4 Results and Conclusions

After studying the properties described in the previous section, we have ran numerical simulations of our model and found the following results. When we analyse the phenotypic clustering coefficient, we observe that there is a strong inverse correlation between clustering coefficient and phenotype degrees, as shown in Fig. 1a. This implies the existence of, essentially, two kinds of phenotypes: (i) phenotypes with a big basin of attraction (high degree) but little robustness, and (ii) robust phenotypes (high clustering) but with low degree.

Fig. 1
figure 1

(a) Strong inverse relation between phenotype clustering coefficients and phenotype degrees. (b) Time evolution of the average clustering

Also, we observe co-evolution of canalisation and evolvability: as time progresses, both the average clustering coefficient increases (see Fig. 1b), and a giant connected component emerges as shown in Fig. 2a.

Fig. 2
figure 2

(a) Simulation results for the size distribution of connected components as a function of time. We observe that, as time progresses, a macroscopic proportion of nodes accumulate in a few components which eventually leads to the formation of a giant connected component. (b) How the microscopic parameters, i.e., those related to determining the structure of the GRN and its viability, affect the resilience of the giant connected component and can be thus used to control evolvability of the system

Another, interesting result concerns the correlation between the average Hamming distance between genotypes associated with a phenotype and the clustering coefficient (robustness) of the latter. We observe that convergence occurs in non-robust phenotypes (see Fig. 3): Average Hamming distance is systematically bigger for phenotypes with low clustering coefficient (low robustness).

Fig. 3
figure 3

Relation between Hamming distance and clustering coefficient.

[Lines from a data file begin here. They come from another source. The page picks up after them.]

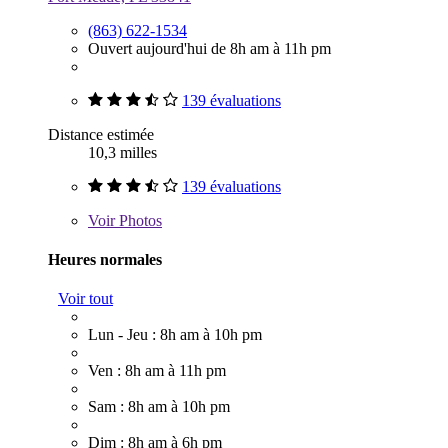
(863) 622-1534
Ouvert aujourd'hui de 8h am à 11h pm
139 évaluations
Distance estimée
10,3 milles
139 évaluations
Voir
Photos
Heures normales
Voir tout
Lun - Jeu : 8h am à 10h pm
Ven : 8h am à 11h pm
Sam : 8h am à 10h pm
Dim : 8h am à 6h pm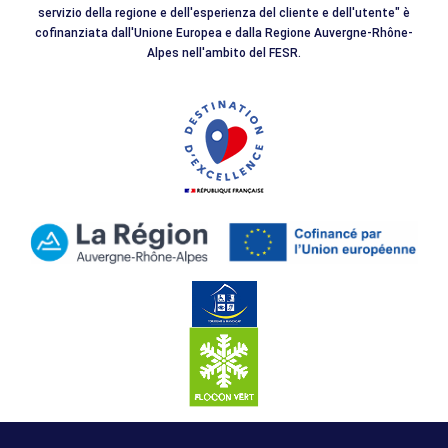
servizio della regione e dell'esperienza del cliente e dell'utente" è
cofinanziata dall'Unione Europea e dalla Regione Auvergne-Rhône-
Alpes nell'ambito del FESR.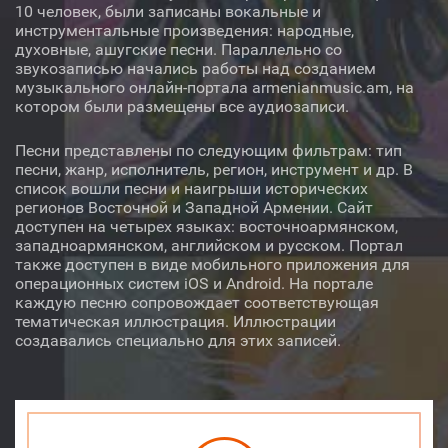
10 человек, были записаны вокальные и
Исполнитель
инструментальные произведения: народные,
духовные, ашугские песни. Параллельно со
звукозаписью начались работы над созданием
Артур Шахназарян
музыкального онлайн-портала armenianmusic.am, на
котором были размещены все аудиозаписи.
Инструмент
Песни представлены по следующим фильтрам: тип
песни, жанр, исполнитель, регион, инструмент и др. В
список вошли песни и наигрыши исторических
регионов Восточной и Западной Армении. Сайт
доступен на четырех языках: восточноармянском,
западноармянском, английском и русском. Портал
Аудио
Видео
О нас
также доступен в виде мобильного приложения для
операционных систем iOS и Android. На портале
Библиотека
Лицензия
каждую песню сопровождает соответствующая
тематическая иллюстрация. Иллюстрации
создавались специально для этих записей.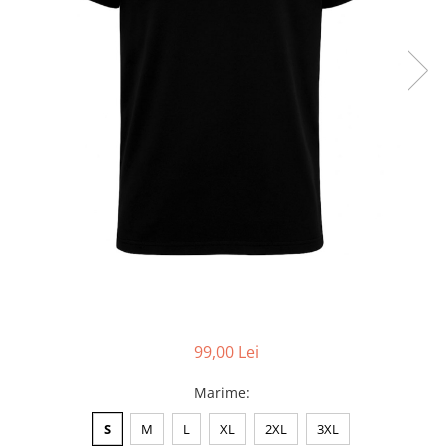
Accesorii
Colecții
România
Haine dacice
Simboluri tradiționale
reinterpretate
Tricouri cu mesaje de bine
Tricouri de poveste
Carduri Cadou
Colecții speciale
Tricouri Andra
Colecția Cucuteni Neamț
99,00 Lei
Marime
:
S
M
L
XL
2XL
3XL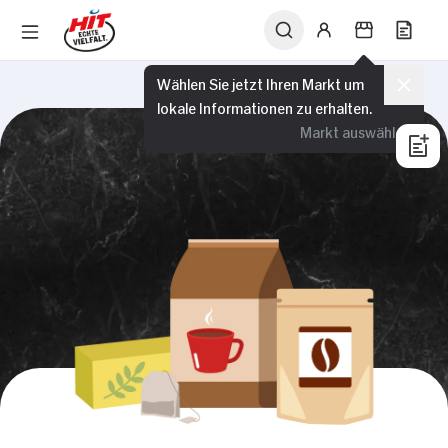
Wählen Sie jetzt Ihren Markt um
lokale Informationen zu erhalten.
Markt auswählen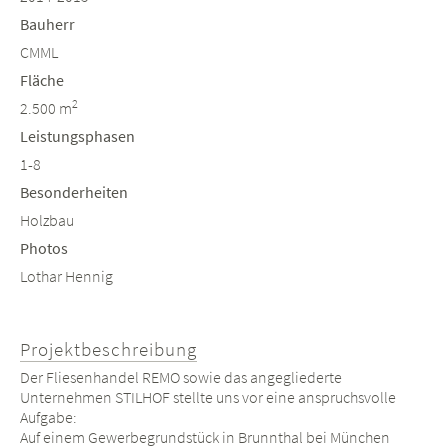
Bauherr
CMML
Fläche
2
2.500 m
Leistungsphasen
1-8
Besonderheiten
Holzbau
Photos
Lothar Hennig
Projektbeschreibung
Der Fliesenhandel REMO sowie das angegliederte
Unternehmen STILHOF stellte uns vor eine anspruchsvolle
Aufgabe:
Auf einem Gewerbegrundstück in Brunnthal bei München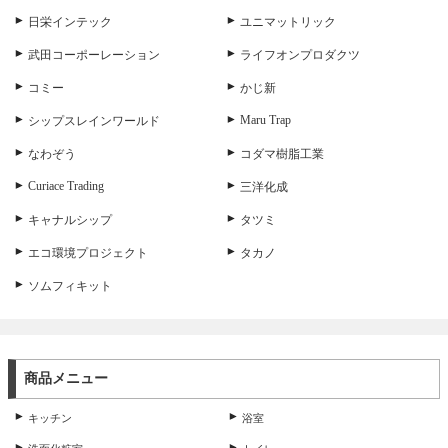
日栄インテック
ユニマットリック
武田コーポーレーション
ライフオンプロダクツ
コミー
かじ新
Maru Trap
シップスレインワールド
なわぞう
コダマ樹脂工業
Curiace Trading
三洋化成
キャナルシップ
タツミ
エコ環境プロジェクト
タカノ
ソムフィキット
商品メニュー
キッチン
浴室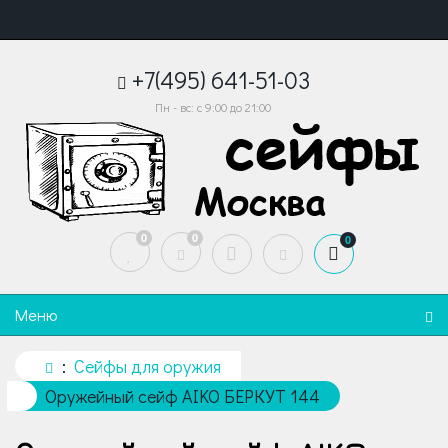
+7(495) 641-51-03
Пн - вс: с 9:00 до 21:00
0
0
0
Меню
Сейфы для оружия
Оружейный сейф AIKO БЕРКУТ 144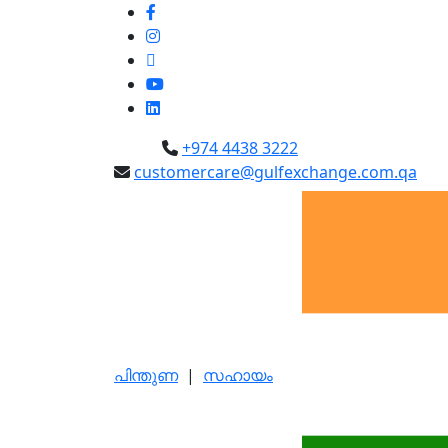
+974 4438 3222
customercare@gulfexchange.com.qa
പിന്തുണ
|
സഹായം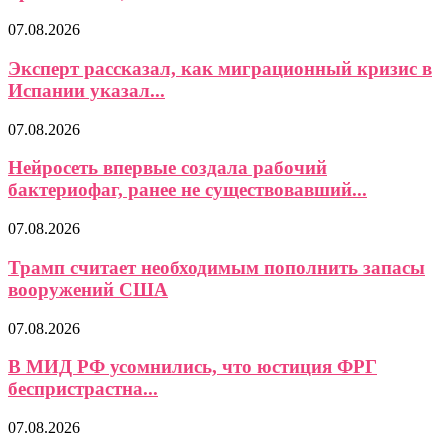
07.08.2026
Эксперт рассказал, как миграционный кризис в
Испании указал...
07.08.2026
Нейросеть впервые создала рабочий
бактериофаг, ранее не существовавший...
07.08.2026
Трамп считает необходимым пополнить запасы
вооружений США
07.08.2026
В МИД РФ усомнились, что юстиция ФРГ
беспристрастна...
07.08.2026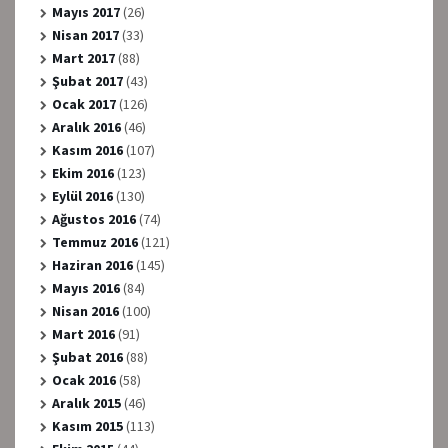
Mayıs 2017
(26)
Nisan 2017
(33)
Mart 2017
(88)
Şubat 2017
(43)
Ocak 2017
(126)
Aralık 2016
(46)
Kasım 2016
(107)
Ekim 2016
(123)
Eylül 2016
(130)
Ağustos 2016
(74)
Temmuz 2016
(121)
Haziran 2016
(145)
Mayıs 2016
(84)
Nisan 2016
(100)
Mart 2016
(91)
Şubat 2016
(88)
Ocak 2016
(58)
Aralık 2015
(46)
Kasım 2015
(113)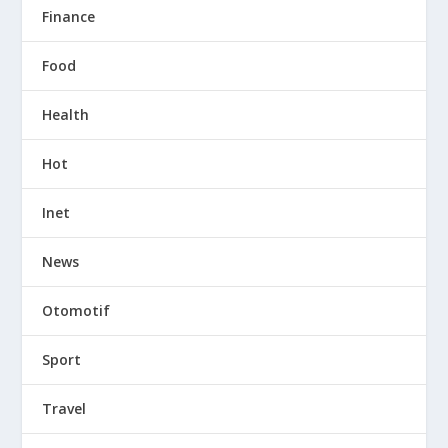
Finance
Food
Health
Hot
Inet
News
Otomotif
Sport
Travel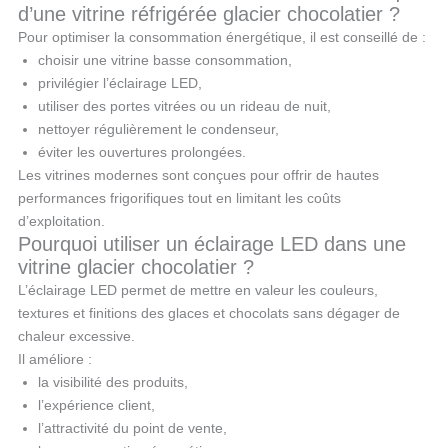
d’une vitrine réfrigérée glacier chocolatier ?
Pour optimiser la consommation énergétique, il est conseillé de :
choisir une vitrine basse consommation,
privilégier l’éclairage LED,
utiliser des portes vitrées ou un rideau de nuit,
nettoyer régulièrement le condenseur,
éviter les ouvertures prolongées.
Les vitrines modernes sont conçues pour offrir de hautes
performances frigorifiques tout en limitant les coûts
d’exploitation.
Pourquoi utiliser un éclairage LED dans une
vitrine glacier chocolatier ?
L’éclairage LED permet de mettre en valeur les couleurs,
textures et finitions des glaces et chocolats sans dégager de
chaleur excessive.
Il améliore :
la visibilité des produits,
l’expérience client,
l’attractivité du point de vente,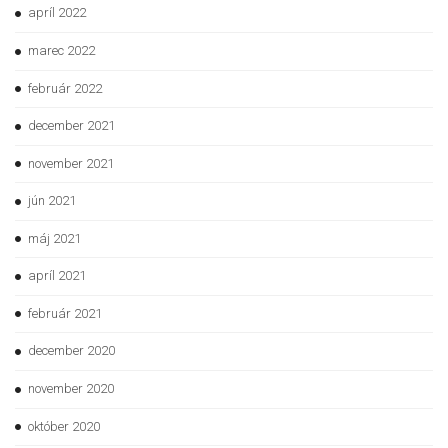
apríl 2022
marec 2022
február 2022
december 2021
november 2021
jún 2021
máj 2021
apríl 2021
február 2021
december 2020
november 2020
október 2020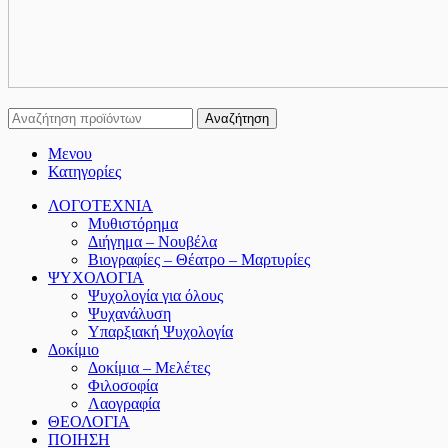
Αναζήτηση
Μενου
Κατηγορίες
ΛΟΓΟΤΕΧΝΙΑ
Μυθιστόρημα
Διήγημα – Νουβέλα
Βιογραφίες – Θέατρο – Μαρτυρίες
ΨΥΧΟΛΟΓΙΑ
Ψυχολογία για όλους
Ψυχανάλυση
Υπαρξιακή Ψυχολογία
Δοκίμιο
Δοκίμια – Μελέτες
Φιλοσοφία
Λαογραφία
ΘΕΟΛΟΓΙΑ
ΠΟΙΗΣΗ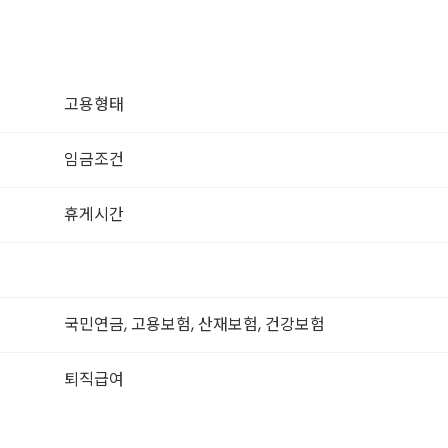
고용형태
임금조건
휴게시간
국민연금, 고용보험, 산재보험, 건강보험
퇴직급여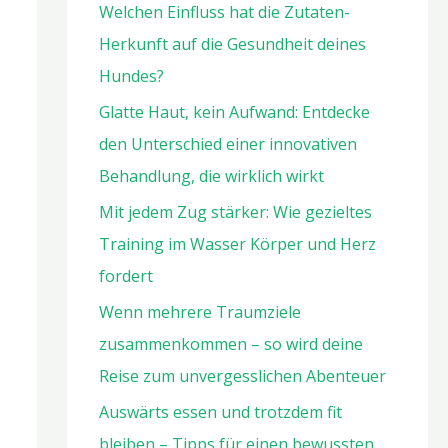
Welchen Einfluss hat die Zutaten-
Herkunft auf die Gesundheit deines
Hundes?
Glatte Haut, kein Aufwand: Entdecke
den Unterschied einer innovativen
Behandlung, die wirklich wirkt
Mit jedem Zug stärker: Wie gezieltes
Training im Wasser Körper und Herz
fordert
Wenn mehrere Traumziele
zusammenkommen – so wird deine
Reise zum unvergesslichen Abenteuer
Auswärts essen und trotzdem fit
bleiben – Tipps für einen bewussten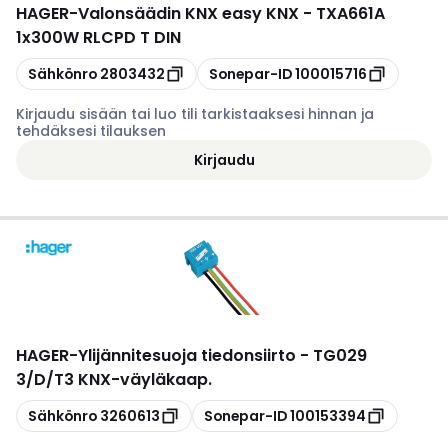
HAGER
-
Valonsäädin KNX easy KNX - TXA661A
1x300W RLCPD T DIN
Kopioi
Kopioi
Sähkönro
2803432
Sonepar-ID
100015716
Kirjaudu sisään tai luo tili tarkistaaksesi hinnan ja
tehdäksesi tilauksen
Kirjaudu
HAGER
-
Ylijännitesuoja tiedonsiirto - TG029
3/D/T3 KNX-väyläkaap.
Kopioi
Kopioi
Sähkönro
3260613
Sonepar-ID
100153394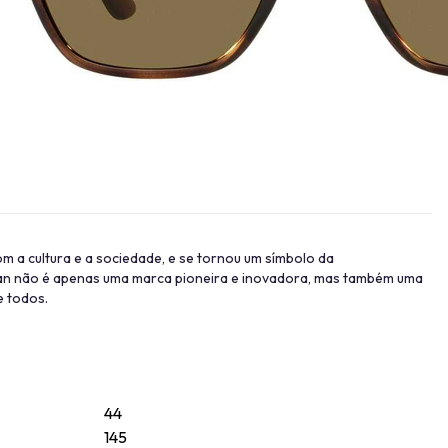
om a cultura e a sociedade, e se tornou um símbolo da
Ban não é apenas uma marca pioneira e inovadora, mas também uma
e todos.
44
145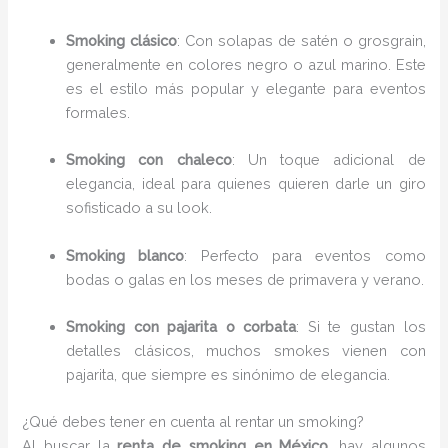
Smoking clásico
: Con solapas de satén o grosgrain,
generalmente en colores negro o azul marino. Este
es el estilo más popular y elegante para eventos
formales.
Smoking con chaleco
: Un toque adicional de
elegancia, ideal para quienes quieren darle un giro
sofisticado a su look.
Smoking blanco
: Perfecto para eventos como
bodas o galas en los meses de primavera y verano.
Smoking con pajarita o corbata
: Si te gustan los
detalles clásicos, muchos smokes vienen con
pajarita, que siempre es sinónimo de elegancia.
¿Qué debes tener en cuenta al rentar un smoking?
Al buscar la
renta de smoking en México
, hay algunos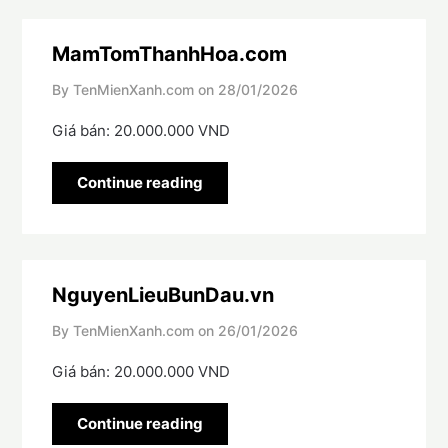
MamTomThanhHoa.com
By TenMienXanh.com on
28/01/2026
Giá bán: 20.000.000 VND
Continue reading
NguyenLieuBunDau.vn
By TenMienXanh.com on
26/01/2026
Giá bán: 20.000.000 VND
Continue reading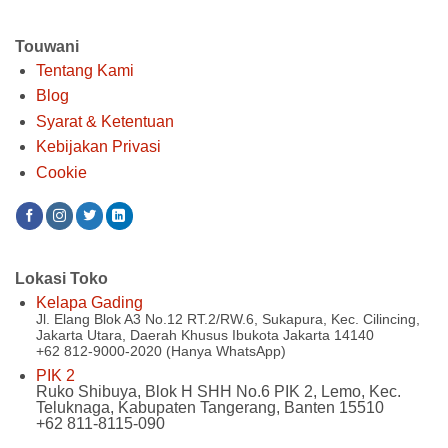
Touwani
Tentang Kami
Blog
Syarat & Ketentuan
Kebijakan Privasi
Cookie
Lokasi Toko
Kelapa Gading
Jl. Elang Blok A3 No.12 RT.2/RW.6, Sukapura, Kec. Cilincing,
Jakarta Utara, Daerah Khusus Ibukota Jakarta 14140
+62 812-9000-2020 (Hanya WhatsApp)
PIK 2
Ruko Shibuya, Blok H SHH No.6 PIK 2, Lemo, Kec.
Teluknaga, Kabupaten Tangerang, Banten 15510
+62 811-8115-090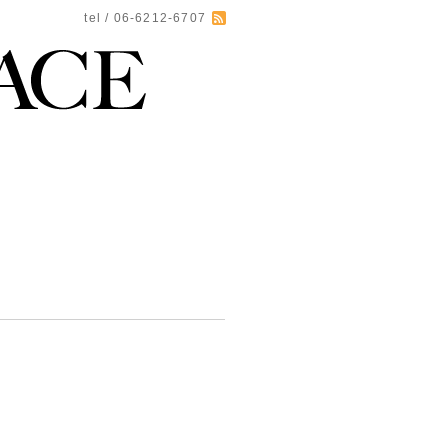
tel / 06-6212-6707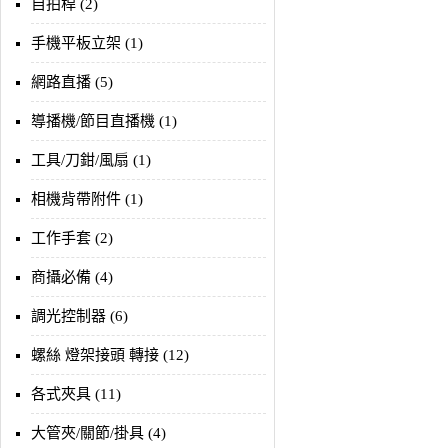
自拍桿 (2)
手機平板立架 (1)
網路直播 (5)
導播機/節目直播機 (1)
工具/刀鉗/風扇 (1)
相機背帶附件 (1)
工作手套 (2)
商攝必備 (4)
調光控制器 (6)
螺絲 燈架接頭 轉接 (12)
各式夾具 (11)
大管夾/關節/掛具 (4)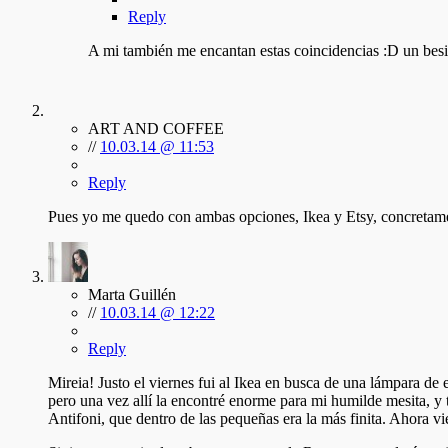
Reply
A mi también me encantan estas coincidencias :D un besi
ART AND COFFEE
//
10.03.14 @ 11:53
Reply
Pues yo me quedo con ambas opciones, Ikea y Etsy, concretament
Marta Guillén
//
10.03.14 @ 12:22
Reply
Mireia! Justo el viernes fui al Ikea en busca de una lámpara de
pero una vez allí la encontré enorme para mi humilde mesita, y
Antifoni, que dentro de las pequeñas era la más finita. Ahora v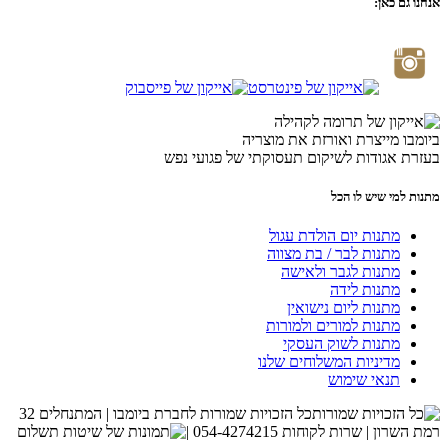
אנחנו גם כאן:
ביומבו מייצרת ואורזת את מוצריה
בעזרת אגודות לשיקום תעסוקתי של פגועי נפש
מתנות למי שיש לו הכל
מתנות יום הולדת עגול
מתנות לבר / בת מצווה
מתנות לגבר ולאישה
מתנות לידה
מתנות ליום נישואין
מתנות למורים ולמורות
מתנות לשוק העסקי
מדיניות המשלוחים שלנו
תנאי שימוש
כל הזכויות שמורות לחברת ביומבו | המתנחלים 32
רמת השרון | שרות לקוחות 054-4274215 |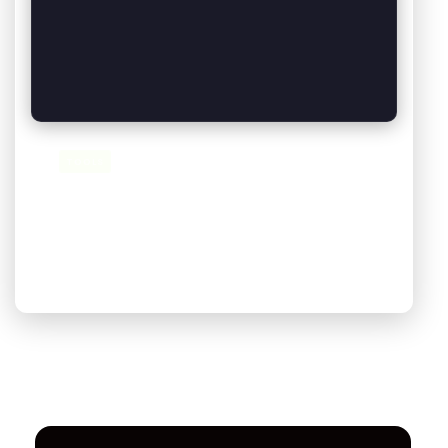
TOOLS
QR-Code-Generator Erweiterung
05 February 2026
29
Aufrufe
Erstellen Sie kostenlos und unbegrenzt QR-Codes für
Ihr Unternehmen.…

Left: clustering vs Hamming distance. Right: log(clustering) vs log(Hamming distance)

Finally, another result concerns the influence of the GRN parameters in the structure of the bipartite graph. For example, Fig. 2b shows how microscopic parameters such as the rewiring probability and the viability conditions affects the resilience of the giant connected component, and therefore, the evolvability of the system.